- **Goal of the exercise**
With images removed, transcribe each record exactly as it appears.
======== Material for the task ========
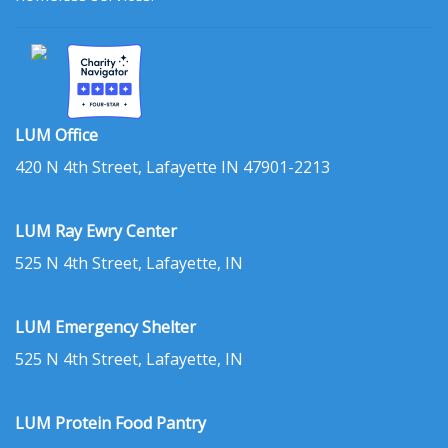
LUM Office
420 N 4th Street, Lafayette IN 47901-2213
LUM Ray Ewry Center
525 N 4th Street, Lafayette, IN
LUM Emergency Shelter
525 N 4th Street, Lafayette, IN
LUM Protein Food Pantry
========
- **Solution to the problem**
LUM Office
420 N 4th Street, Lafayette IN 47901-2213
LUM Ray Ewry Center
525 N 4th Street, Lafayette, IN
LUM Emergency Shelter
525 N 4th Street, Lafayette, IN
LUM Protein Food Pantry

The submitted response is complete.